Раз десять объявили по радио: «Игорь Парфенков, срочно подойди к главным воротам!!!», отправили гонцов во все уголки лагеря, опросили всех встречных и поперечных. Игорь пропал наглухо. Пришлось отпустить автобус и затаиться, как перед грозой.

Которая, я имею в виду грозу, совсем скоро и разразилась.

В обед стало окончательно ясно, что Парфенков пропал. К этому моменту объехали и обошли все деревни вокруг, звонили его родителям домой в Москву, даже обшарили речку Переплюйку.

На Костика было больно смотреть. Всегда ровный и спокойный, он и сейчас оставался таким, только по его бледности и какой-то особой замкнутости можно было судить, что случилось что-то из ряда вон. Я зашел в вожатскую комнату. Воронин молча сидел и курил, глядя в стену. Я закурил и присел рядом.

– Ну что, Костик, – спросил я, – как дела?

Наверное, это был очень глупый вопрос, но Костя не возмутился, лишь кивнул на сложенные стопочкой листочки у него на тумбочке. Я посмотрел – там лежали пионерские путевки. У меня таких, за мою пионерскую жизнь, была целая куча.

– Ты вот здесь прочитай, – сказал он и ткнул пальцем. В этом месте маленькими буквами было написано, что «…всю ответственность за жизнь и здоровье ребенка несет его пионервожатый».

– Понял? – спросил он меня. – Так что, Леша, мне уже небо в клеточку мерещится. А из института уж точно выпрут! Жаль, всего год проучиться успел!

Я вышел из комнаты, осторожно прикрыв за собой дверь. На бревнышке, когда я рассказал про Костю, все сошлись на том, что Константин – чувак классный, что таких подставлять западло и что если Парфенков, не дай бог, жив и здоров, то уж разберемся мы с ним обязательно, если, конечно, он вернется в лагерь. Хотя насчет последнего у всех были сомнения, зачем возвращаться, если уже убежал, какой в этом смысл?

Но приговор был вынесен и обжалованию не подлежал. Разобраться – значит разобраться. Ну и правильно.

Игорь Парфенков вернулся после тихого часа.

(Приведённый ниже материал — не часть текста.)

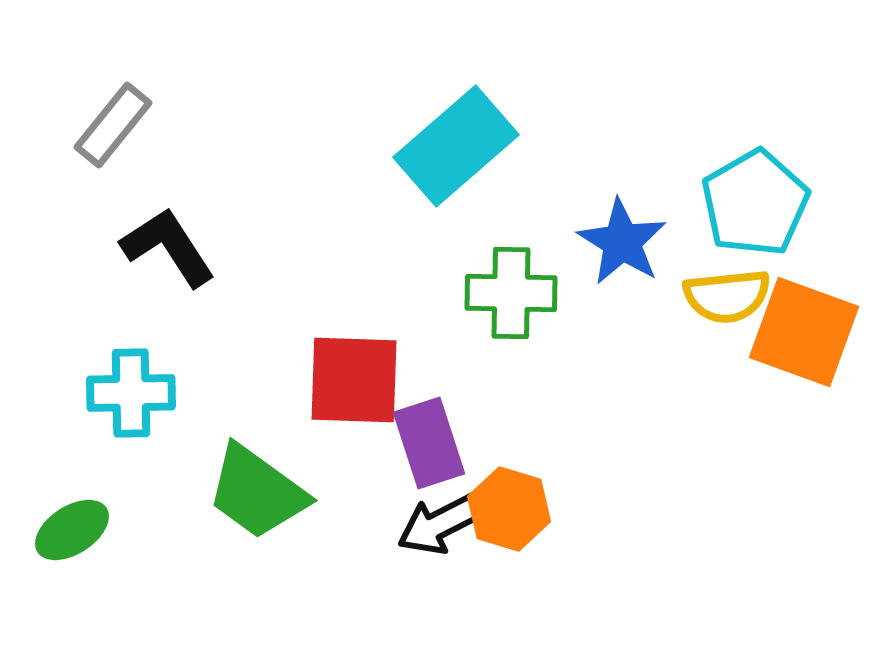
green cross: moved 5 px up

Он очень был удивлен, что его хватились, так как готовился к побегу несколько дней, уходя из отряда сразу после завтрака и возвращаясь к тихому часу. Один раз он не пришел и на тихий час, и даже тогда его не искали, может быть, потому, что тихий час в конце третьей смены у первого отряда стал чем-то вроде факультатива. Оказалось, еще в Москве он поспорил с приятелем, что смотается на пару часов домой и вернется назад в лагерь. Просто так.

С него успели снять первые показания и обшмонать, обнаружив контрабандные сигареты. Мэлс дозвонился его родителям в Москву и объявил, что те могут прямо сегодня забирать своего сына как злостного нарушителя дисциплины. Оставалось только их дождаться, чтобы вручить Игорька в целости и сохранности. И для того чтобы эту сохранность обеспечить, Парфенкова поместили под арест в самом подходящем месте, а именно в комнате Кости Воронина, которого к этому времени вызвали на экстренный педсовет для разбора полетов.

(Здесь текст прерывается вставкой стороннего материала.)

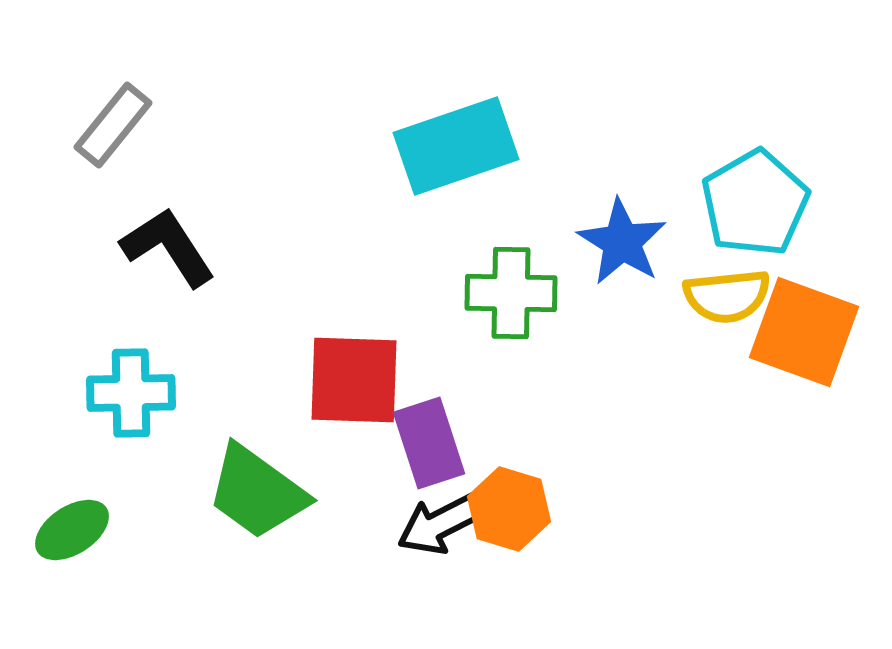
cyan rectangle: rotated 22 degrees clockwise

Педсоветами этими Мэлс Хабибович успел к концу пионерского лета довести до исступления даже наиболее стойких своих подчиненных. Знатоки, а среди них был, конечно, Леня, утверждали, что педсоветов было каждый день ровно три, один – рано утром до подъема, второй – в тихий час и третий – после отбоя. До сих пор не понимаю, зачем надо было так часто совещаться, пусть и в такой динамичной и загадочной области человеческой деятельности, как работа с подрастающим поколением.

Не решившись просто запереть арестованного на ключ, Костя предпринял, как ему тогда показалось, единственно мудрое в этой ситуации решение. Он посадил в комнату к Парфенкову своего верного помощника Денисова и отправился на внеочередной педсовет уже в хорошем расположении духа. Ох, рано ты успокоился, Константин!

Мы знали, что в корпусе нет никого из вожатых, вернее, они были именно здесь, но все в одном месте и под самым надежным присмотром, в пионерской комнате на педсовете. И надзирал за ними не кто иной, как начальник лагеря Мэлс Хабибович, по совместительству их институтский преподаватель. Так что вожатые наши были в двойном кольце.

Вот и хорошо, вот и славно, решили мы, и, чтобы не привлекать внимания, к вожатской комнате было решено отправить хоть и небольшой, но эффективный отряд народных мстителей. Не могли же мы допустить, чтобы этого козла, который так подвел нашего Константина, через несколько часов просто увезли мама с папой. Нет, мы ему для начала объясним кой-чего, а потом…

Мы подошли к корпусу в тот момент, когда в столовой начался полдник. Бесхозные пионеры, судя по диким воплям из окон, уже начали там творить бедлам и, выскакивая на крыльцо, метко кидались друг в друга огрызками.

– Блин. яблоки, – произнес Балаган. А все мы, как и он, очень любили на полдник именно яблоки, пускай Генкин сам грызет свое печенье!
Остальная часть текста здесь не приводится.